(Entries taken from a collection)

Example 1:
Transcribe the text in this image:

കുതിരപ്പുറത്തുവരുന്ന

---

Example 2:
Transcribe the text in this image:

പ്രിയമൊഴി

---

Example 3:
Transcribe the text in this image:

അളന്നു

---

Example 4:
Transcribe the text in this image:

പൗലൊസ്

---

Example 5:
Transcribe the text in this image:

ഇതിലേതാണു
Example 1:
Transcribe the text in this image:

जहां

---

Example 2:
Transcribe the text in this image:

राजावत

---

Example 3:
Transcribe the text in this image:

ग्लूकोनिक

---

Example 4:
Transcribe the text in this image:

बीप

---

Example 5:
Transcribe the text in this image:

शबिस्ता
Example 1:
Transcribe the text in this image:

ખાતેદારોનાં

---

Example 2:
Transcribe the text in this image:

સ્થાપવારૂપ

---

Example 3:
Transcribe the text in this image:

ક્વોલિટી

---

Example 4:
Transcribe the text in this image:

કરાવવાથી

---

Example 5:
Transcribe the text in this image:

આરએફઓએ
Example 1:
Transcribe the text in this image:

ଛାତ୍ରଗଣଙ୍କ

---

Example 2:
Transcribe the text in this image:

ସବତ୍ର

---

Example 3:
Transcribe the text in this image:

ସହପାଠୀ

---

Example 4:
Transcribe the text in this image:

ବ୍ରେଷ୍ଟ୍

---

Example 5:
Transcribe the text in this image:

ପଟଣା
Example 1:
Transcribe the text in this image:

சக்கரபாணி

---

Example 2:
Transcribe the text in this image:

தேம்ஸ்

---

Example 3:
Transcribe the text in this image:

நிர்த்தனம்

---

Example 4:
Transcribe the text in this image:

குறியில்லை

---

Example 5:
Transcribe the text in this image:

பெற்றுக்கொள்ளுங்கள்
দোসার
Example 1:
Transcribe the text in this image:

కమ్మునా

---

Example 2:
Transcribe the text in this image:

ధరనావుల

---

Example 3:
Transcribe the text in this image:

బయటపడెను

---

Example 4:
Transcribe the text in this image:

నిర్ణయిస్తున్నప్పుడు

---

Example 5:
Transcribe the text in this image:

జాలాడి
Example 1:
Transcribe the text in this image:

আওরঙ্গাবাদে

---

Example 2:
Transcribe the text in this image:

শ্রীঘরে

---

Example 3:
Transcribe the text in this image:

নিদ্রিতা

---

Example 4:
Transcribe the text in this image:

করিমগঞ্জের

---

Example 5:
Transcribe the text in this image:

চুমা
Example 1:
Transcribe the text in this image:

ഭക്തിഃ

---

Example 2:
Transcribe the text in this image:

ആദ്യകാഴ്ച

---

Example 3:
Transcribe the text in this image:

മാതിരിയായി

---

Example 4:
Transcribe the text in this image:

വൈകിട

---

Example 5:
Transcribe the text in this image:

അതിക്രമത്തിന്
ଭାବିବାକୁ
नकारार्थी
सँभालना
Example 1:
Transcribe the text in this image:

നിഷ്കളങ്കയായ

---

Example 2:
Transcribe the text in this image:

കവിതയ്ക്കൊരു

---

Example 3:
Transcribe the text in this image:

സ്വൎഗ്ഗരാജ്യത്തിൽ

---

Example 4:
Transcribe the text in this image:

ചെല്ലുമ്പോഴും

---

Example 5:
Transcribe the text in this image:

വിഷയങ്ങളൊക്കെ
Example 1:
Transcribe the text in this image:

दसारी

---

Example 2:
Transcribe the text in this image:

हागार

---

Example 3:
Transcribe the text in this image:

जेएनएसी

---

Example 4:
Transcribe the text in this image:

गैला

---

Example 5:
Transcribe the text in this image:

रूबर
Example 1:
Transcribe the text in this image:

INSTRUCTIONS TO FOLLOW:
Transcribe every line of the records exactly, please.

TASK OUTPUT:
Example 1:
Transcribe the text in this image:

കുതിരപ്പുറത്തുവരുന്ന

---

Example 2:
Transcribe the text in this image:

പ്രിയമൊഴി

---

Example 3:
Transcribe the text in this image:

അളന്നു

---

Example 4:
Transcribe the text in this image:

പൗലൊസ്

---

Example 5:
Transcribe the text in this image:

ഇതിലേതാണു
Example 1:
Transcribe the text in this image:

जहां

---

Example 2:
Transcribe the text in this image:

राजावत

---

Example 3:
Transcribe the text in this image:

ग्लूकोनिक

---

Example 4:
Transcribe the text in this image:

बीप

---

Example 5:
Transcribe the text in this image:

शबिस्ता
Example 1:
Transcribe the text in this image:

ખાતેદારોનાં

---

Example 2:
Transcribe the text in this image:

સ્થાપવારૂપ

---

Example 3:
Transcribe the text in this image:

ક્વોલિટી

---

Example 4:
Transcribe the text in this image:

કરાવવાથી

---

Example 5:
Transcribe the text in this image:

આરએફઓએ
Example 1:
Transcribe the text in this image:

ଛାତ୍ରଗଣଙ୍କ

---

Example 2:
Transcribe the text in this image:

ସବତ୍ର

---

Example 3:
Transcribe the text in this image:

ସହପାଠୀ

---

Example 4:
Transcribe the text in this image:

ବ୍ରେଷ୍ଟ୍

---

Example 5:
Transcribe the text in this image:

ପଟଣା
Example 1:
Transcribe the text in this image:

சக்கரபாணி

---

Example 2:
Transcribe the text in this image:

தேம்ஸ்

---

Example 3:
Transcribe the text in this image:

நிர்த்தனம்

---

Example 4:
Transcribe the text in this image:

குறியில்லை

---

Example 5:
Transcribe the text in this image:

பெற்றுக்கொள்ளுங்கள்
দোসার
Example 1:
Transcribe the text in this image:

కమ్మునా

---

Example 2:
Transcribe the text in this image:

ధరనావుల

---

Example 3:
Transcribe the text in this image:

బయటపడెను

---

Example 4:
Transcribe the text in this image:

నిర్ణయిస్తున్నప్పుడు

---

Example 5:
Transcribe the text in this image:

జాలాడి
Example 1:
Transcribe the text in this image:

আওরঙ্গাবাদে

---

Example 2:
Transcribe the text in this image:

শ্রীঘরে

---

Example 3:
Transcribe the text in this image:

নিদ্রিতা

---

Example 4:
Transcribe the text in this image:

করিমগঞ্জের

---

Example 5:
Transcribe the text in this image:

চুমা
Example 1:
Transcribe the text in this image:

ഭക്തിഃ

---

Example 2:
Transcribe the text in this image:

ആദ്യകാഴ്ച

---

Example 3:
Transcribe the text in this image:

മാതിരിയായി

---

Example 4:
Transcribe the text in this image:

വൈകിട

---

Example 5:
Transcribe the text in this image:

അതിക്രമത്തിന്
ଭାବିବାକୁ
नकारार्थी
सँभालना
Example 1:
Transcribe the text in this image:

നിഷ്കളങ്കയായ

---

Example 2:
Transcribe the text in this image:

കവിതയ്ക്കൊരു

---

Example 3:
Transcribe the text in this image:

സ്വൎഗ്ഗരാജ്യത്തിൽ

---

Example 4:
Transcribe the text in this image:

ചെല്ലുമ്പോഴും

---

Example 5:
Transcribe the text in this image:

വിഷയങ്ങളൊക്കെ
Example 1:
Transcribe the text in this image:

दसारी

---

Example 2:
Transcribe the text in this image:

हागार

---

Example 3:
Transcribe the text in this image:

जेएनएसी

---

Example 4:
Transcribe the text in this image:

गैला

---

Example 5:
Transcribe the text in this image:

रूबर
Example 1:
Transcribe the text in this image:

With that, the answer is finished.